Confirmed Keynote Speakers:

Eivind Engebretsen, Professor of Interdisciplinary Health Science (University of Oslo)

Lucille Toth, Dance Scholar & Assistant Professor of French (Ohio State University)

The global response to Covid-19 has brought together political actors, health professionals, educators, industry leaders, artists, and activists. The pandemic has thrown into sharp relief the idea of connections: between countries and peoples; between epidemiology and the ecosystem; between public health and the economy. While PPE and masks saved lives, they also posed major environmental questions about plastic waste; while the global industrial slowdown cost many jobs, it gave a much-needed break to various natural ecosystems; while face-to-face communication, including in classroom settings, was severely reduced, new modes of online engagement proliferated, requiring the development of new skills. Now, almost three years since the outbreak, Covid-19 is still impacting our societies.

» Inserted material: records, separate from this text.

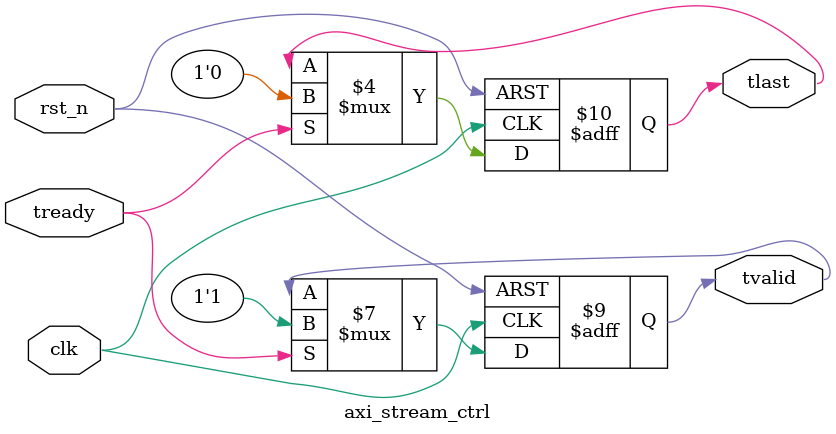
<source format=sv>
module bit_sliced_rng_axi_stream (
    input  wire         clk,
    input  wire         rst_n,
    output wire [31:0]  m_axis_tdata,
    output wire         m_axis_tvalid,
    input  wire         m_axis_tready,
    output wire         m_axis_tlast
);

    // Internal LFSR outputs
    wire [7:0] lfsr_slice0_out;
    wire [7:0] lfsr_slice1_out;
    wire [7:0] lfsr_slice2_out;
    wire [7:0] lfsr_slice3_out;

    // Internal AXI Stream signals
    wire        tvalid_out;
    wire        tlast_out;

    // LFSR Slices (Parameterizable, functionally identical except taps/init)
    lfsr8_slice #(
        .INIT_VALUE (8'h1),
        .TAP_MASK   (8'b10111000) // taps: [7] [5] [4] [3]
    ) u_lfsr_slice0 (
        .clk        (clk),
        .rst_n      (rst_n),
        .enable     (m_axis_tready),
        .lfsr_out   (lfsr_slice0_out)
    );

    lfsr8_slice #(
        .INIT_VALUE (8'h2),
        .TAP_MASK   (8'b11000011) // taps: [7] [6] [1] [0]
    ) u_lfsr_slice1 (
        .clk        (clk),
        .rst_n      (rst_n),
        .enable     (m_axis_tready),
        .lfsr_out   (lfsr_slice1_out)
    );

    lfsr8_slice #(
        .INIT_VALUE (8'h4),
        .TAP_MASK   (8'b11100001) // taps: [7] [6] [5] [0]
    ) u_lfsr_slice2 (
        .clk        (clk),
        .rst_n      (rst_n),
        .enable     (m_axis_tready),
        .lfsr_out   (lfsr_slice2_out)
    );

    lfsr8_slice #(
        .INIT_VALUE (8'h8),
        .TAP_MASK   (8'b10001110) // taps: [7] [3] [2] [1]
    ) u_lfsr_slice3 (
        .clk        (clk),
        .rst_n      (rst_n),
        .enable     (m_axis_tready),
        .lfsr_out   (lfsr_slice3_out)
    );

    // AXI Stream control logic
    axi_stream_ctrl u_axi_stream_ctrl (
        .clk             (clk),
        .rst_n           (rst_n),
        .tready          (m_axis_tready),
        .tvalid          (tvalid_out),
        .tlast           (tlast_out)
    );

    // Output assignments
    assign m_axis_tdata  = {lfsr_slice3_out, lfsr_slice2_out, lfsr_slice1_out, lfsr_slice0_out};
    assign m_axis_tvalid = tvalid_out;
    assign m_axis_tlast  = tlast_out;

endmodule

//-----------------------------------------------------------------------------

// 8-bit LFSR Slice Module (parameterized taps and initial value)
// TAP_MASK: bit position 1 for tap, 0 for no tap. [7:0] corresponds to lfsr[7:0]
module lfsr8_slice #(
    parameter [7:0] INIT_VALUE = 8'h1,
    parameter [7:0] TAP_MASK   = 8'b00000000
) (
    input  wire       clk,
    input  wire       rst_n,
    input  wire       enable,
    output reg [7:0]  lfsr_out
);
    // Compute feedback bit based on TAP_MASK
    wire feedback;
    assign feedback = ^(lfsr_out & TAP_MASK);

    // Sequential LFSR update
    always @(posedge clk or negedge rst_n) begin
        if (!rst_n) begin
            lfsr_out <= INIT_VALUE;
        end else if (enable) begin
            lfsr_out <= {lfsr_out[6:0], feedback};
        end
    end
endmodule

//-----------------------------------------------------------------------------

// AXI Stream Control Logic Module
// Generates tvalid and tlast signals for continuous streaming
module axi_stream_ctrl (
    input  wire clk,
    input  wire rst_n,
    input  wire tready,
    output reg  tvalid,
    output reg  tlast
);
    always @(posedge clk or negedge rst_n) begin
        if (!rst_n) begin
            tvalid <= 1'b0;
            tlast  <= 1'b0;
        end else if (tready) begin
            tvalid <= 1'b1;
            tlast  <= 1'b0; // For continuous streaming, TLAST is held low
        end else begin
            tvalid <= tvalid;
            tlast  <= tlast;
        end
    end
endmodule
</source>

At the same time, a number of cultural actors have started speaking up about the “positive” aspects of the pandemic. Keeping in mind the death toll, due in part to slow governmental responses, they acknowledge personal, professional, or medical benefits to the crisis. “Quiet Quitting” or “WFH: Working from Home” have become common and preferred practices for many who are no longer afraid to set their boundaries; some individuals have noted how lockdown has saved them from burnout; others had more time to care for their loved ones. This emerging discourse does not overlook the trauma of the period, especially for marginalized individuals who are less likely to have experienced any benefits from it. On the contrary, sites of vulnerability were further exacerbated; even media attention has done little to bring about sustainable positive change. At the core of all of these experiences thus lies an important question: What lessons have we learned from Covid-19?

This conference seeks to address this question by focusing on spaces and places of cultural connection – between languages, countries, forms of production, disciplines temporalities – that require urgent transdisciplinary and intersectional consideration. The overarching topic to be explored is: How might post-pandemic futures be imagined or forged by paying attention to cultural meeting points? Questions to be addressed include, but are not limited to:

  • How might connections between literature or film and medicine allow for the representation of lessons learned from Covid-19? How does science influence literary or cinematographic production (of, for example, the “covid novel” or “pandemic films”), and vice-versa?
  • How do cultural narratives of past pandemics intersect with representations of Covid-19, and what lessons might they have for post-pandemic emergence and transformations?
  • How can Arts and Humanities responses to the pandemic help with the communication of scientific data and public health messages, or allow us to imagine new paradigms of healthcare?
  • How might increased scientific awareness/knowledge resulting from Covid-19 lead to innovative forms of cultural production, and vice-versa?
  • How might the translation of languages and (lived) experiences of Covid-19 provide insights into patienthood, medical environments and/or (future) pandemic management?
  • How have artists engaged with the crisis, producing new shows, new writings, new choreographies?
  • How might the pandemic lead to new cross-disciplinary partnerships?
  • What new, productive pedagogical modalities might emerge from the pandemic?

We are looking to include: traditional papers and panels, roundtables, live or prerecorded creative performances (dance, spoken word, readings, short films, etc.). Please submit abstracts of around 250 words (with a short bio) to loic.bourdeau@mu.ie and steven.wilson@qub.ac.uk by March 22, 2023. Selected contributors will receive notification of outcome before the end of April. Please title your word document as follows: LASTNAME-PPF2023-INPERSON or LASTNAME-PPF2023-ONLINE depending on your preference.